The "Krusty the Clown Prison Special" is based on Johnny Cash's 1968 appearance at Folsom State Prison; Krusty's song is likewise a parody of Cash's "Folsom Prison Blues". The mention of Arthur Fiedler's wake is an apparent reference to Frasier Crane's upper class Seattle lifestyle. A title card just before the start of the second act reads "'FRASIER' IS A HIT SHOW ON THE NBC TELEVISION NETWORK" in a similar typeface and style as Frasiers intertitles, with jazz music playing over it as it does in the series. When Bart jumps on Cecil, covering his eyes and asks "guess who?", Cecil responds with "Maris?". Cecil's inability to see Bart also refers to the fact that Maris, Niles' wife in Frasier, is never actually seen.

==Reception==
In its original broadcast, "Brother from Another Series" finished 39th in ratings for the week of February 17–23, 1997, with a Nielsen rating of 9.1, equivalent to approximately 8.8 million viewing households. It was the fourth highest-rated show on Fox that week, following The X-Files, King of the Hill and Melrose Place.

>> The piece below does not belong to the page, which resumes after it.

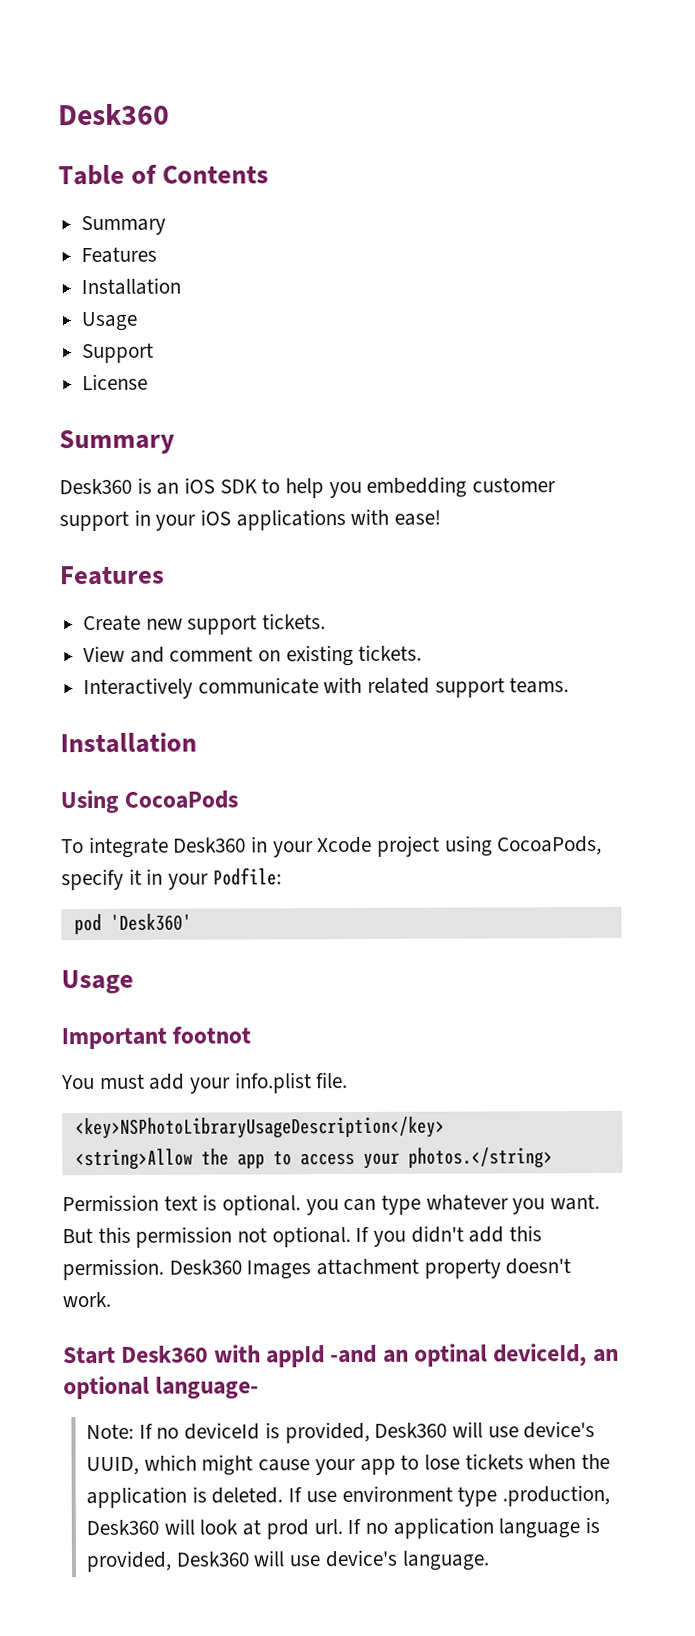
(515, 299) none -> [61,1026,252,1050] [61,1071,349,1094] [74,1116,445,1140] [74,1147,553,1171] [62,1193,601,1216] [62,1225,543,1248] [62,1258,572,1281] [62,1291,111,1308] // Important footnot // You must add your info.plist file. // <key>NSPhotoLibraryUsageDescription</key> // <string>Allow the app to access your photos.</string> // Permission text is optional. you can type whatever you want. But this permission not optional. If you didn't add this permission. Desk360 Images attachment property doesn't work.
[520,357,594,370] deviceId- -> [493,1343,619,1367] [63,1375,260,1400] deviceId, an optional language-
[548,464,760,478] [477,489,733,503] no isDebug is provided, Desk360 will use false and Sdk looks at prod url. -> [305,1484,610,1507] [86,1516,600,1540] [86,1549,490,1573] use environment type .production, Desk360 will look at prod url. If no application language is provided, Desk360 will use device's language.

Beforehand, the media said the episode "look[ed] promising", and afterwards journalist Ben Rayner called it one of director Peter Michels' "classics". This episode was nominated for a Primetime Emmy Award for Sound Mixing for a Comedy Series or Special. In a 2008 article, Entertainment Weekly named Pierce's role as Cecil as one of the sixteen best guest appearances on The Simpsons. Grammer and Pierce were ranked second on AOL's list of their favorite 25 Simpsons guest stars.